WHAT THE TASK ASKS -> Can you copy out the whole listing below verbatim, with every line unchanged?

DATA FOR THIS EXERCISE ->
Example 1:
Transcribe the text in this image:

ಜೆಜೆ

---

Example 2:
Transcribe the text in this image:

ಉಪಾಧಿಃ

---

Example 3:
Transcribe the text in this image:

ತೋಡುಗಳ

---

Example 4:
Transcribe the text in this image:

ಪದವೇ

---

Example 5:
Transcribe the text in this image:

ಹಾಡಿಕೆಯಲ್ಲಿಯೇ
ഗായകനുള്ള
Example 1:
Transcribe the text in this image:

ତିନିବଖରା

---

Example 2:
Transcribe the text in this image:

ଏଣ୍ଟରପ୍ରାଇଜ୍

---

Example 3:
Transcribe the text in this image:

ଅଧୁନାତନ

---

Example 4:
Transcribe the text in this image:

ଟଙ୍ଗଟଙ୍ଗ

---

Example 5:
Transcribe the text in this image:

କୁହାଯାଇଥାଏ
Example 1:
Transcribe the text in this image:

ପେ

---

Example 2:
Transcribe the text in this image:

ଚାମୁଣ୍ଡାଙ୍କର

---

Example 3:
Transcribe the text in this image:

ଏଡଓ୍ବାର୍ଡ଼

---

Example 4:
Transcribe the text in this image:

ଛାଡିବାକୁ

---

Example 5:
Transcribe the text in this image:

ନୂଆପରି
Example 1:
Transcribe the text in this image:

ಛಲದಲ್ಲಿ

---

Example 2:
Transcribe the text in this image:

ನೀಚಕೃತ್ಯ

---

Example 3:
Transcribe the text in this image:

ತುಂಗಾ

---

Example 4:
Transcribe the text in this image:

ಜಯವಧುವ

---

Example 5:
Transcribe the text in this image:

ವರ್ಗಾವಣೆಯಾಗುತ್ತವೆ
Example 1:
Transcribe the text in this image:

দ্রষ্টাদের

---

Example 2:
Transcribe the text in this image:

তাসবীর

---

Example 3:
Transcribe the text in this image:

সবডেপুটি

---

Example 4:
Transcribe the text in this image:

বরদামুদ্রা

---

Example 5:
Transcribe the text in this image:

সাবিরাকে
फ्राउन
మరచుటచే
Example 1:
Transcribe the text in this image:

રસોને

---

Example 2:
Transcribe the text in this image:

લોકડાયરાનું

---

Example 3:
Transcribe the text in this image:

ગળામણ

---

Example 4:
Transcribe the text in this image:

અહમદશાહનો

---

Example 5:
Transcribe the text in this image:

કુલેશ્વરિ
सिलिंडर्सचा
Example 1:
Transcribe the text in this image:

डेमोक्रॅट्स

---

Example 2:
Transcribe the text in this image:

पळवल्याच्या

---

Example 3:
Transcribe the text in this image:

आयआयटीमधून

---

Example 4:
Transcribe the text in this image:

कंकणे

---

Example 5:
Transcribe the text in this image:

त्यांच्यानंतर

COMPLETED TASK ->
Example 1:
Transcribe the text in this image:

ಜೆಜೆ

---

Example 2:
Transcribe the text in this image:

ಉಪಾಧಿಃ

---

Example 3:
Transcribe the text in this image:

ತೋಡುಗಳ

---

Example 4:
Transcribe the text in this image:

ಪದವೇ

---

Example 5:
Transcribe the text in this image:

ಹಾಡಿಕೆಯಲ್ಲಿಯೇ
ഗായകനുള്ള
Example 1:
Transcribe the text in this image:

ତିନିବଖରା

---

Example 2:
Transcribe the text in this image:

ଏଣ୍ଟରପ୍ରାଇଜ୍

---

Example 3:
Transcribe the text in this image:

ଅଧୁନାତନ

---

Example 4:
Transcribe the text in this image:

ଟଙ୍ଗଟଙ୍ଗ

---

Example 5:
Transcribe the text in this image:

କୁହାଯାଇଥାଏ
Example 1:
Transcribe the text in this image:

ପେ

---

Example 2:
Transcribe the text in this image:

ଚାମୁଣ୍ଡାଙ୍କର

---

Example 3:
Transcribe the text in this image:

ଏଡଓ୍ବାର୍ଡ଼

---

Example 4:
Transcribe the text in this image:

ଛାଡିବାକୁ

---

Example 5:
Transcribe the text in this image:

ନୂଆପରି
Example 1:
Transcribe the text in this image:

ಛಲದಲ್ಲಿ

---

Example 2:
Transcribe the text in this image:

ನೀಚಕೃತ್ಯ

---

Example 3:
Transcribe the text in this image:

ತುಂಗಾ

---

Example 4:
Transcribe the text in this image:

ಜಯವಧುವ

---

Example 5:
Transcribe the text in this image:

ವರ್ಗಾವಣೆಯಾಗುತ್ತವೆ
Example 1:
Transcribe the text in this image:

দ্রষ্টাদের

---

Example 2:
Transcribe the text in this image:

তাসবীর

---

Example 3:
Transcribe the text in this image:

সবডেপুটি

---

Example 4:
Transcribe the text in this image:

বরদামুদ্রা

---

Example 5:
Transcribe the text in this image:

সাবিরাকে
फ्राउन
మరచుటచే
Example 1:
Transcribe the text in this image:

રસોને

---

Example 2:
Transcribe the text in this image:

લોકડાયરાનું

---

Example 3:
Transcribe the text in this image:

ગળામણ

---

Example 4:
Transcribe the text in this image:

અહમદશાહનો

---

Example 5:
Transcribe the text in this image:

કુલેશ્વરિ
सिलिंडर्सचा
Example 1:
Transcribe the text in this image:

डेमोक्रॅट्स

---

Example 2:
Transcribe the text in this image:

पळवल्याच्या

---

Example 3:
Transcribe the text in this image:

आयआयटीमधून

---

Example 4:
Transcribe the text in this image:

कंकणे

---

Example 5:
Transcribe the text in this image:

त्यांच्यानंतर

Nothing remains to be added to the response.